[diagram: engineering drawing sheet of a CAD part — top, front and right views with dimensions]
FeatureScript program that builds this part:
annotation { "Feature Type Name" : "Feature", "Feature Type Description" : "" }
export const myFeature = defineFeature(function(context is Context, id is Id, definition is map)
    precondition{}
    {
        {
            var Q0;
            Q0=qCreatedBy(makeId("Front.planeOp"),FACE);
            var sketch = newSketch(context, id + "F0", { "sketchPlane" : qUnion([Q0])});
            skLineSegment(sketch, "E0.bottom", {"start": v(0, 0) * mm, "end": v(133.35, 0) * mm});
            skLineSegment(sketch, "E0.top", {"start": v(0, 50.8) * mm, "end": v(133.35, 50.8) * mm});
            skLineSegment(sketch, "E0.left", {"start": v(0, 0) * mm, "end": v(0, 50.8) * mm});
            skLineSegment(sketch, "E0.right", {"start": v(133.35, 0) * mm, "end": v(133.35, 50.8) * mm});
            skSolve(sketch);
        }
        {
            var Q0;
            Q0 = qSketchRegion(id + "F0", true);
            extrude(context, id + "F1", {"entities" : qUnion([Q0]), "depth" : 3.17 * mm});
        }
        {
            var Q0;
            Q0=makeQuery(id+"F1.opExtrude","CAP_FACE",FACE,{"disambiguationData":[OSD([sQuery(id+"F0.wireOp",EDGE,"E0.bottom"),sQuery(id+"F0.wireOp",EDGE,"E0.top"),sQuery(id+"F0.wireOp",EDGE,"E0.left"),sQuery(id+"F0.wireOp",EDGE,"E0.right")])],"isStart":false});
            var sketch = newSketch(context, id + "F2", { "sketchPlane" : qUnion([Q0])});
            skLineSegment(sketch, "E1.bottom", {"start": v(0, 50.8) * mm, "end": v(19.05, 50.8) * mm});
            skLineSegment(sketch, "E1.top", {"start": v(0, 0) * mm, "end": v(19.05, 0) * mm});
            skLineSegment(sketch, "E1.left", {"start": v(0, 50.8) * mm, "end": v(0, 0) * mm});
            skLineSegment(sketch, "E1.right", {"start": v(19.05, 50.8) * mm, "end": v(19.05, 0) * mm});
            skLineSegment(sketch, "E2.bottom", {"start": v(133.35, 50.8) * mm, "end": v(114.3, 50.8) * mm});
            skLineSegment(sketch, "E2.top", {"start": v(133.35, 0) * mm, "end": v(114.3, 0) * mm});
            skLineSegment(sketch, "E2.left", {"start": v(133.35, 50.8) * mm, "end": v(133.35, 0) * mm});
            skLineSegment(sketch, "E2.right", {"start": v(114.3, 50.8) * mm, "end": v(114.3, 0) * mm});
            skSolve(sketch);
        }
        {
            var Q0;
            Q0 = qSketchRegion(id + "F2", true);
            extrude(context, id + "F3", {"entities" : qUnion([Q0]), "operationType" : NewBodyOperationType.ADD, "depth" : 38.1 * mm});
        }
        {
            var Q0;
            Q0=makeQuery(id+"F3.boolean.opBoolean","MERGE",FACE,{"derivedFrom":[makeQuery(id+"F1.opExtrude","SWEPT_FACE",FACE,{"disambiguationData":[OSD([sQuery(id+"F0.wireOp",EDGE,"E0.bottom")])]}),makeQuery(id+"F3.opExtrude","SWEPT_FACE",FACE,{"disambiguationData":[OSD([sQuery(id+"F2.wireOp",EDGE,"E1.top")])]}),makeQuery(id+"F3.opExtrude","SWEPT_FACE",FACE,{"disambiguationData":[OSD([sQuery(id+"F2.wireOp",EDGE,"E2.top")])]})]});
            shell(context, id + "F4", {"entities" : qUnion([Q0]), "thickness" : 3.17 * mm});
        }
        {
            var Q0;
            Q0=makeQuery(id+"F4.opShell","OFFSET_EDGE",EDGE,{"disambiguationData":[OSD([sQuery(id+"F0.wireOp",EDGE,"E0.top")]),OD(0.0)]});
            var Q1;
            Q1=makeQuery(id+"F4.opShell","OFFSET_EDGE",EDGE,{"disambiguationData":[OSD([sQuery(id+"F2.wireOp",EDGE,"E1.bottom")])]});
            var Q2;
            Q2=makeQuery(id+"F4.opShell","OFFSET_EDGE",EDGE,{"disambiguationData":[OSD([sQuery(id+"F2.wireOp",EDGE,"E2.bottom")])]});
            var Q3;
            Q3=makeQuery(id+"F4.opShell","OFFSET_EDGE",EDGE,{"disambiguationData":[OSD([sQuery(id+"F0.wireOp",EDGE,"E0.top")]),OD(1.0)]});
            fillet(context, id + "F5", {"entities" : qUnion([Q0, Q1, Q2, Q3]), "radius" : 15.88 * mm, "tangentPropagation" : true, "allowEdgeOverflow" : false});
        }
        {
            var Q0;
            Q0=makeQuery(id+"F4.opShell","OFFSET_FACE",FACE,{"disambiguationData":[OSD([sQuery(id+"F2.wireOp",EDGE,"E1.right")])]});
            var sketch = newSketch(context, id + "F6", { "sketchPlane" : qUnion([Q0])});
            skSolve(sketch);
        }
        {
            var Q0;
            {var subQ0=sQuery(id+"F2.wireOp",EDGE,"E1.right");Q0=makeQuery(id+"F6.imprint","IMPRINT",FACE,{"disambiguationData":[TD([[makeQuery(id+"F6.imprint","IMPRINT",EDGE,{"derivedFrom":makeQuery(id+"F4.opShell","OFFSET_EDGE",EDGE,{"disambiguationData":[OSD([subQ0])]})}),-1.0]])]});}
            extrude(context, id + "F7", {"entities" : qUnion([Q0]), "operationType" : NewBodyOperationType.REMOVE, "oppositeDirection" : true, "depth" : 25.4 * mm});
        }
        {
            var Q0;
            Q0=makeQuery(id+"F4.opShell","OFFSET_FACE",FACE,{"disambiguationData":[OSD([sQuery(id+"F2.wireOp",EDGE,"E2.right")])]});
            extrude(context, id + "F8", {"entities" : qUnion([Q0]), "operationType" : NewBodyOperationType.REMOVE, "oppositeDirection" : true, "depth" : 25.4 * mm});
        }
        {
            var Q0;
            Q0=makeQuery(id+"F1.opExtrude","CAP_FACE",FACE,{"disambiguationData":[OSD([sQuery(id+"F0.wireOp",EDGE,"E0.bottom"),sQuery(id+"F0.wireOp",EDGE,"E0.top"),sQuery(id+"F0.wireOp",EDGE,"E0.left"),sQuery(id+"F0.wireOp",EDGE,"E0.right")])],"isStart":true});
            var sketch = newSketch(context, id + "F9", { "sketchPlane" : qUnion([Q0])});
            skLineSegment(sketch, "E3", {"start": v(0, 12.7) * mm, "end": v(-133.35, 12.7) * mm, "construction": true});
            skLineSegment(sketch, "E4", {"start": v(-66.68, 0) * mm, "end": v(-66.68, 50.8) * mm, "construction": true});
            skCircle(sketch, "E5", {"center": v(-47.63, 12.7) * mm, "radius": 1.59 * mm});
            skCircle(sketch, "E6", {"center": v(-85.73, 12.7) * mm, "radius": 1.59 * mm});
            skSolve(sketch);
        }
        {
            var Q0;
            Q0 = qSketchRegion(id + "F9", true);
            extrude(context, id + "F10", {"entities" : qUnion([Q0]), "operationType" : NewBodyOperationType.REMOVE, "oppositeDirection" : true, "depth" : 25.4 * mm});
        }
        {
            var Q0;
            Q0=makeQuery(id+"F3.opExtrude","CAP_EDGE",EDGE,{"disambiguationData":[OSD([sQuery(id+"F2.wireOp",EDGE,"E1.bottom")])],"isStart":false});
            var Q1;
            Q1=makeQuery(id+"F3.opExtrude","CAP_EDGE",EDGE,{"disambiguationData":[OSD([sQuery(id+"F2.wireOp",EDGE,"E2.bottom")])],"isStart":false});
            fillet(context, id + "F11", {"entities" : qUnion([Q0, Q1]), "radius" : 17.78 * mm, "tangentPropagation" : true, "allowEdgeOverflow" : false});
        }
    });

* [Objective]: Please gather every line from the data above that contains the string "sketchPlane".

* [Response to this task]:
            var sketch = newSketch(context, id + "F0", { "sketchPlane" : qUnion([Q0])});
            var sketch = newSketch(context, id + "F2", { "sketchPlane" : qUnion([Q0])});
            var sketch = newSketch(context, id + "F6", { "sketchPlane" : qUnion([Q0])});
            var sketch = newSketch(context, id + "F9", { "sketchPlane" : qUnion([Q0])});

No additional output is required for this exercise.